Le besoin de s’exprimer ne passe pas forcément par la langage, et de nombreuses formes d’abstraction nourrissent un vocabulaire de l’indicible. En élargissant le spectre des perceptions sans prononcer la moindre parole, « Unspoken Words » montre le talent de Max Cooper pour développer une éloquence du son, et produire une musique presque visuelle tant elle construit des images qui comblent les espaces inexplorées de nos inconscients.
Ce n’est d’ailleurs pas un hasard si sa musique s’inscrit dans une démarche artistique plus large, qui ausculte sans relâche les nouvelles possibilités offertes par la technologie, en étroite coopération avec des vidéastes qui partagent le même goût pour les expériences inédites dans les recoins vacants de l’imaginaire.
On se jette dans cet album comme dans un précipice magique, où l’on flotte dans des vagues de sonorités détachées de toute réalité organique, des nappes de textures musicales à la physique surprenante, des turbulences éparses qui rendent les repères directionnels obsolètes.
Aucun repère entre les pleins et les vides, les projections subliminales et les messages neuronaux, la réponse émotionnelle et l’analyse rationnelle.
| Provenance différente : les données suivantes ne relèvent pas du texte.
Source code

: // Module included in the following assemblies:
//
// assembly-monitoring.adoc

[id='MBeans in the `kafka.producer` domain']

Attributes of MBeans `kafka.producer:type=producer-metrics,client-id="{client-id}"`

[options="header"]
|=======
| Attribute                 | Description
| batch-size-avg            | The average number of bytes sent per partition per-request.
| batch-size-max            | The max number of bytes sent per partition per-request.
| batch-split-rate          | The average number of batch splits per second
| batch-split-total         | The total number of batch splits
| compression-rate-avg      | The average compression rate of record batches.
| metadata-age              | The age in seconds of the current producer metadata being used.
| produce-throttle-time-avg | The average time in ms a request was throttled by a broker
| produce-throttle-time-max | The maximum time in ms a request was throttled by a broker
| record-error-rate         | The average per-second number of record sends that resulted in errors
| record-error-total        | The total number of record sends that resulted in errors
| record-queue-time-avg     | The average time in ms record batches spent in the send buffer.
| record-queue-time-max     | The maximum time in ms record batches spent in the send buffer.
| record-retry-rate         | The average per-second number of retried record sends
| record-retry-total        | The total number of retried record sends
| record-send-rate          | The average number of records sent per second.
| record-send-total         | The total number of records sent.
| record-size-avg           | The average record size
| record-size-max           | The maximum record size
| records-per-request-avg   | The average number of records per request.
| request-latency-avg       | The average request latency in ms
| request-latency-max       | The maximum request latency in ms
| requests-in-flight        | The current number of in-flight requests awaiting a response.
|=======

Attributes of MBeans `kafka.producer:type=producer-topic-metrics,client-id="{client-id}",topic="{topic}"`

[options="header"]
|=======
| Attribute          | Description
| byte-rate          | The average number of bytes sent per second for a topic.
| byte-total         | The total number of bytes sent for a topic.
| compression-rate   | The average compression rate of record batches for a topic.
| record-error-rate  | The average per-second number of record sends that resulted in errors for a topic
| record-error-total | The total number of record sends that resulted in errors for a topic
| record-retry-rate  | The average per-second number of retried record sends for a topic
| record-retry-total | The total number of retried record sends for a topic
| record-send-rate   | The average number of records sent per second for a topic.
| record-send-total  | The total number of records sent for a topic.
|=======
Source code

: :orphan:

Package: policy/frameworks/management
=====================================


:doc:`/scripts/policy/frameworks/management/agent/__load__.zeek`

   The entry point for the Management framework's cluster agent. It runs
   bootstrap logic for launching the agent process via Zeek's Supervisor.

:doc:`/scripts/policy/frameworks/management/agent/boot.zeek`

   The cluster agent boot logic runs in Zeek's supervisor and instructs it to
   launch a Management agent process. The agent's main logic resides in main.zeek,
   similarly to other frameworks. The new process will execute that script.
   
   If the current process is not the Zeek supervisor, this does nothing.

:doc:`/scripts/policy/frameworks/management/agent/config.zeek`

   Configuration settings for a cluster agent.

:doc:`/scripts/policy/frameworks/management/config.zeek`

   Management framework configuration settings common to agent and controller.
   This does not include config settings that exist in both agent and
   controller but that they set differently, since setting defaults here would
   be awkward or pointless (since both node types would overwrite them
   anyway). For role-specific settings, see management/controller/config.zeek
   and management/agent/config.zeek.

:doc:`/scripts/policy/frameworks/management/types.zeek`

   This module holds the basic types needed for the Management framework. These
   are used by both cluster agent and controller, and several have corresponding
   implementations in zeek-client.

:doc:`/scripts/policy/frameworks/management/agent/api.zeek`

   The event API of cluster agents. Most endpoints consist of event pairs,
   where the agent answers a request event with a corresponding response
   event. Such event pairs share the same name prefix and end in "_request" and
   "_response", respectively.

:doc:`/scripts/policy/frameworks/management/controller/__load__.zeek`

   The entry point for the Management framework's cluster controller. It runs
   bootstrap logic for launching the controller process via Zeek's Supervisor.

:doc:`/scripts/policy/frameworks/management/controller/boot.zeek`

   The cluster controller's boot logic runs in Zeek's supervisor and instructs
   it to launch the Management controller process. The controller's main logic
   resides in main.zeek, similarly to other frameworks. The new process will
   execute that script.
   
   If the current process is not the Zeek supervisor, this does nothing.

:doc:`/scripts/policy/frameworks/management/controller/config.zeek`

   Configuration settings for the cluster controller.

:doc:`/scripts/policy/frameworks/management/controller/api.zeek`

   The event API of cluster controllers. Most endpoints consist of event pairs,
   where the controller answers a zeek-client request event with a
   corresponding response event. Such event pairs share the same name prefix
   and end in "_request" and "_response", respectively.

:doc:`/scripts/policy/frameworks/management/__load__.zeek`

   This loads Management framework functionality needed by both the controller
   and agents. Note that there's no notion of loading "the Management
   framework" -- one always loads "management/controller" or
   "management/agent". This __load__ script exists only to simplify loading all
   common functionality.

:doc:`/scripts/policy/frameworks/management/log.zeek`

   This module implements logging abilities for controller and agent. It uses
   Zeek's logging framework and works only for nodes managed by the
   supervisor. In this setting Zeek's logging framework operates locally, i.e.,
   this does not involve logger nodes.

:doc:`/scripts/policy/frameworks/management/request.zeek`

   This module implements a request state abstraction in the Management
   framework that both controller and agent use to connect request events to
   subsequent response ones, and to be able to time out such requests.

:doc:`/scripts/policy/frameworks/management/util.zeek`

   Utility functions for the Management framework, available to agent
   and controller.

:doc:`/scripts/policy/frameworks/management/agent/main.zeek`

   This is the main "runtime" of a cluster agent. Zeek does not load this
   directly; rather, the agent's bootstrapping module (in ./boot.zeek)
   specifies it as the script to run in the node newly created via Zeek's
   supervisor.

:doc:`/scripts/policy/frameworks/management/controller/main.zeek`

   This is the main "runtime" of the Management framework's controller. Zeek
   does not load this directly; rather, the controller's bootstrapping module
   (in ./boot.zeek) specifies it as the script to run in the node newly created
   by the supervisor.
C’est une ascension spirituelle qui trouvera un écho différent dans chaque individu, qui devra trouver son propre lien avec une esthétique qui ne donne pas de clés de compréhension.
Pour autant, le propos n’est pas neutre. Max Cooper a voulu mettre en forme nos sensibilités complexes, nos émotions discordantes, nos opinions incohérentes, nos impressions paradoxales, et tous ces moments où nos mots échouent à donner du sens à nos expériences. « Unspoken Words », comme son nom l’indique, veut aller à la rencontre de ce qui ne peut pas être exprimé autrement que par une sensation abstraite, et proposer un terrain commun qui transcende les langues du monde.
Il s’inspire ouvertement des travaux du philosophe Ludwig Wittgenstein sur les limites du langage, tout en refusant que les ces limites correspondent aux limites de notre connaissance du monde, tout en s’opposant à ce que ce qui ne peut pas être dit doit être passé sous silence. Bon, il utilise quand même des mots pour en parler dans la vidéo de « Symphony in Acid ».
Et si le langage a d’évidentes limites, qui en plus ne sont pas les mêmes pour tout le monde, Max Cooper veut montrer que notre vécu va bien au-delà des mots. Qu’il est une affaire de ressenti, d’émotions, d’observations, de tous ces apprentissages qui se passent d’explications. Toutes ces formes indéfinissables que l’art, l’abstraction et les expérimentations contribuent à enrichir.